Later a “paragraph” will mean 300 words, or however much space you need to fit in your mandatory 3 quotes per main idea. And even though no one would say the definition of a paragraph is “whatever the teacher says”, the way people are writing sure sends a different message.

In a 4 or 5 paragraph paper you have paragraphs sprawling across the entire page, obscuring the development of separate ideas and jumbling it all into one giant clusterfuck. If you go on arxiv and look at a random paper, chances are that each page has 3 or 4 paragraphs, even when some of the space is taken up by diagrams. So even math research is easier to read than a high school English essay.

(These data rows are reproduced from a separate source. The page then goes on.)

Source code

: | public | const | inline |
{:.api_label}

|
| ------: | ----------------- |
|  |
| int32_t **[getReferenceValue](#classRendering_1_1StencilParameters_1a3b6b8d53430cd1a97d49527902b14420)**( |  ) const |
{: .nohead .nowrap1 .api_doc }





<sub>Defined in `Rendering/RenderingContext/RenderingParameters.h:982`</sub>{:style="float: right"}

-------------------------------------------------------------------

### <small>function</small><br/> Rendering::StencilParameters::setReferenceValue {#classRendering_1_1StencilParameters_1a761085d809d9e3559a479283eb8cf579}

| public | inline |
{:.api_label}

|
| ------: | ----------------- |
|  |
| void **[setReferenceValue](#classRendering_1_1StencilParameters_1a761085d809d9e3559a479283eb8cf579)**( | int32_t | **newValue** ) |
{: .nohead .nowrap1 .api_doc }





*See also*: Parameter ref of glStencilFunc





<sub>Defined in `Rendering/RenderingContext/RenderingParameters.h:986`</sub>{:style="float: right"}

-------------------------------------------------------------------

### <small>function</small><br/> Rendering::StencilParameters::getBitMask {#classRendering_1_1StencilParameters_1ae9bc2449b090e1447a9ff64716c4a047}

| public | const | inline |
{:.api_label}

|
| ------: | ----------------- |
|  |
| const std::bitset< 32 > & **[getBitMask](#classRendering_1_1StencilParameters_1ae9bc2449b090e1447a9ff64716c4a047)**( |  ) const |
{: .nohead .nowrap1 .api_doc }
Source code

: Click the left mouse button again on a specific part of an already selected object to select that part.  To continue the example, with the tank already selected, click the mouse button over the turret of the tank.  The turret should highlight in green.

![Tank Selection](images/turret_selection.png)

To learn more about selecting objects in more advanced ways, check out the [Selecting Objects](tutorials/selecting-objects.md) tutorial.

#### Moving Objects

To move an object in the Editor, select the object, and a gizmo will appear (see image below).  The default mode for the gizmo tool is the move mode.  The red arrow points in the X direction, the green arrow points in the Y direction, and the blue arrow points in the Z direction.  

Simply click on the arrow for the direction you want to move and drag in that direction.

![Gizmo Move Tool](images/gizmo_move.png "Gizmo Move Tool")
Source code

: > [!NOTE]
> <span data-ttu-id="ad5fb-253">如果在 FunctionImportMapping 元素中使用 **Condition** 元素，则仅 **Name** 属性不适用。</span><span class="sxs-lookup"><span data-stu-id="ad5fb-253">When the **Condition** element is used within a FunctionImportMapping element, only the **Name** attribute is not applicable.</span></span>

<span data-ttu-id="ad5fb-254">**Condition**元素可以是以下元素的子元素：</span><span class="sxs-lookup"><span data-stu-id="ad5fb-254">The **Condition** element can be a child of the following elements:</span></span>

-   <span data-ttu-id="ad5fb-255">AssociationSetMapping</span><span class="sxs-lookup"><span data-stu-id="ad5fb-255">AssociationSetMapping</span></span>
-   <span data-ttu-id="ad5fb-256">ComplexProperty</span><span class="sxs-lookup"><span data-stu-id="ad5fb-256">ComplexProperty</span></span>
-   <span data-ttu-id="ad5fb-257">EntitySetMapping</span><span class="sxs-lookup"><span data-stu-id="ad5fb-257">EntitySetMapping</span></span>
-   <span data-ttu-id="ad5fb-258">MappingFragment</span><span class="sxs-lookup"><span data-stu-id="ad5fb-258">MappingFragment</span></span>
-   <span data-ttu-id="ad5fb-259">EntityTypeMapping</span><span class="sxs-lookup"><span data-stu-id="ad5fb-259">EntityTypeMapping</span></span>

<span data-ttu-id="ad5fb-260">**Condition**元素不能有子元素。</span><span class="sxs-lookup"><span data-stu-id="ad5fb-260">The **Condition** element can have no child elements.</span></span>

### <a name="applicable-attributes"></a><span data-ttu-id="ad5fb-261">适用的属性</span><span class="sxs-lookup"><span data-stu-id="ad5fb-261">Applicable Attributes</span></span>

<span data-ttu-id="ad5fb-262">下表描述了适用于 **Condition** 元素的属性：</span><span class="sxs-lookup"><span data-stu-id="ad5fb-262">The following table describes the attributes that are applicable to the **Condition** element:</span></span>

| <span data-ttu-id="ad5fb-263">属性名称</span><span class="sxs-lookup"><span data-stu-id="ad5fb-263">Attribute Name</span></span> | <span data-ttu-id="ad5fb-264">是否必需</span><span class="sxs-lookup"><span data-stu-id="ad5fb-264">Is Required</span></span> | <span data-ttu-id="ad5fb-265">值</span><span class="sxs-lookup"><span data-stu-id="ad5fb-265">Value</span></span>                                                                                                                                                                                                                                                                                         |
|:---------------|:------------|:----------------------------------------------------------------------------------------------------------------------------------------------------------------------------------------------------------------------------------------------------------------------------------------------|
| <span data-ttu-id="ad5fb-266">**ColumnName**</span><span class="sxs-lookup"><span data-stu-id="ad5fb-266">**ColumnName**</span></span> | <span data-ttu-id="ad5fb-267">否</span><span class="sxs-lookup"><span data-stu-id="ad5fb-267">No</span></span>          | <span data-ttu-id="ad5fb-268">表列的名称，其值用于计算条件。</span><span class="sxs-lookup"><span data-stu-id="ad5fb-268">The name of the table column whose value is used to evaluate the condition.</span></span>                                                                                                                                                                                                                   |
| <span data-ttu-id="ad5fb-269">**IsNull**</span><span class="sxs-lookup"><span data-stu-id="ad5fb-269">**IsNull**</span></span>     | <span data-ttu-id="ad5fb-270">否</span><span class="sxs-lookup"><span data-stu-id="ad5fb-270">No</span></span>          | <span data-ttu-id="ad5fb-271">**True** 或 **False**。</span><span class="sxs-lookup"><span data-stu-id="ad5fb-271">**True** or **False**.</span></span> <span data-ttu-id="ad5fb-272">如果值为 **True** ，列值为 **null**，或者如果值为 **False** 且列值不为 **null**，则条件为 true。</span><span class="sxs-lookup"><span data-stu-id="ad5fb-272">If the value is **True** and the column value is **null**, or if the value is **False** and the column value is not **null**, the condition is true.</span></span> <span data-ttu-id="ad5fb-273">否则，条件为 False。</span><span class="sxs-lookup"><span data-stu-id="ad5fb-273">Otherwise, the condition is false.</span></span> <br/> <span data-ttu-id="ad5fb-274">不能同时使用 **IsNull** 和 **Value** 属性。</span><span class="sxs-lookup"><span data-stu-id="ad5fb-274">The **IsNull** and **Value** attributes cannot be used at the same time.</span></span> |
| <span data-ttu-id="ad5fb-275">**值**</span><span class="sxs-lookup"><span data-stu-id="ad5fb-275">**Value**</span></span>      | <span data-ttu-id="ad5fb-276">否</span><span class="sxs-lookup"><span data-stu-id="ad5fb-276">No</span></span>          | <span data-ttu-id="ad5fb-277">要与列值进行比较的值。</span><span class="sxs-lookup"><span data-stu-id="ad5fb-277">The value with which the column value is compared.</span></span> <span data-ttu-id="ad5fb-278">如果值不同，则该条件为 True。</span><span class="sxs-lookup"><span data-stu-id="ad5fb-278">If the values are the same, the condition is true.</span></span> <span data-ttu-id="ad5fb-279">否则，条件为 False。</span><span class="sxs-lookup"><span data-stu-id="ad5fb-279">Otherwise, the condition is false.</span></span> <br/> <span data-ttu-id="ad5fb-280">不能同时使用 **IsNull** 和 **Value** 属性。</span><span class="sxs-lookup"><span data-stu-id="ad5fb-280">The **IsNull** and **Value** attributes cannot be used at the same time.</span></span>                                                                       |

Chances are that everyone knows when to start a new paragraph: at the place that most optimizes readability. Length and relatedness as two of the largest factors, but there are plenty more.

If everyone knows when to start a new paragraph, why aren’t people doing it in English class? The answer is pretty boring: because the teacher told them not to and they don’t care enough to.

Title

I suspect the only reason English papers even have titles is because the MLA format requires them. And the titles are usually pretty boring: “An Analysis of Luce’s Rhetoric” or what have you.

Typically in English class you struggle to pick a title because you can’t think of any. When I struggle in my own essays it’s for the opposite reason: there are so many good choices I can make.2

A title is just a really short version of a hook. And a hook explains why you wrote your essay. For instance “Force Multipliers” is about how tools can have multiplicative rather than additive value. “Hook” is how you get someone to read what you wrote. And so on.

If I were really honest in my titles for English class, it would be “Please give me an A I want to go to MIT.” That won’t fly, so “Into the Unknown” it is.